» **INPUT**:
____

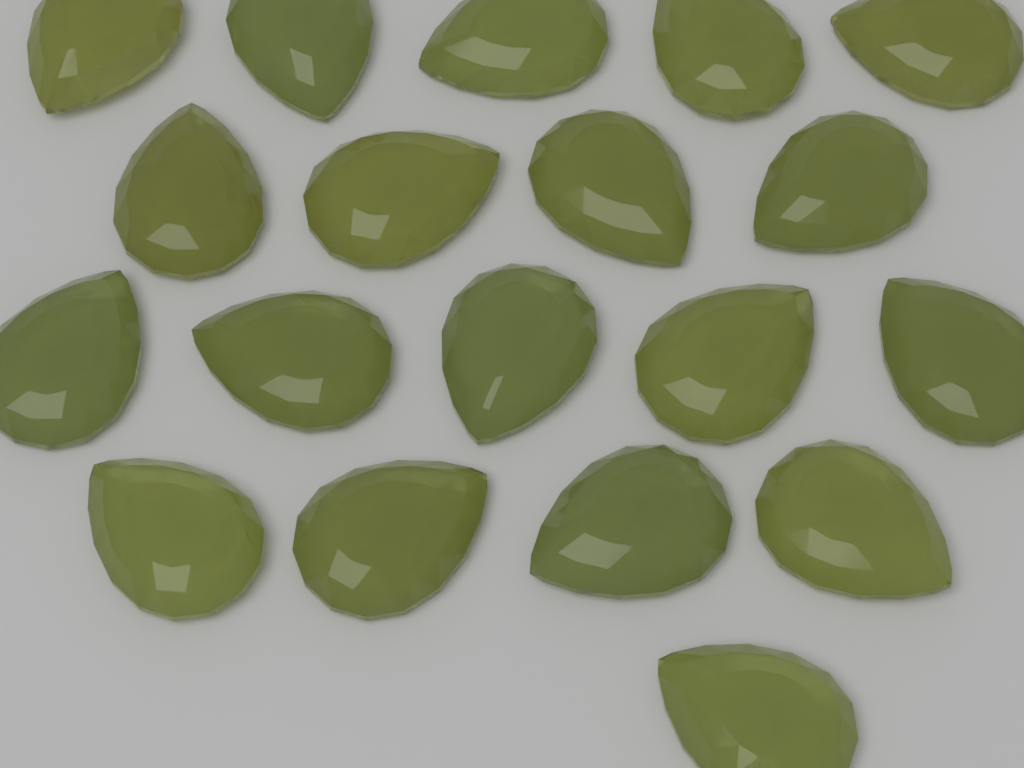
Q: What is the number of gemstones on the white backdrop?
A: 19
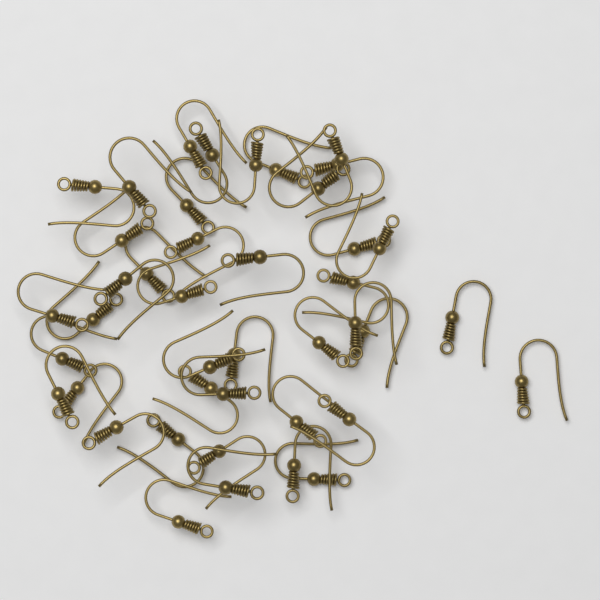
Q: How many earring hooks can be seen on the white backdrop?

____

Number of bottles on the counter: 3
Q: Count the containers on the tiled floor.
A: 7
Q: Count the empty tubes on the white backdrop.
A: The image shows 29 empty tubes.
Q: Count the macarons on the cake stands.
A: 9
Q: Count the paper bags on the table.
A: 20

____

Report every line of the records that contains the string "backdrop", copying each one in full.

Q: What is the number of gemstones on the white backdrop?
Q: How many earring hooks can be seen on the white backdrop?
Q: Count the empty tubes on the white backdrop.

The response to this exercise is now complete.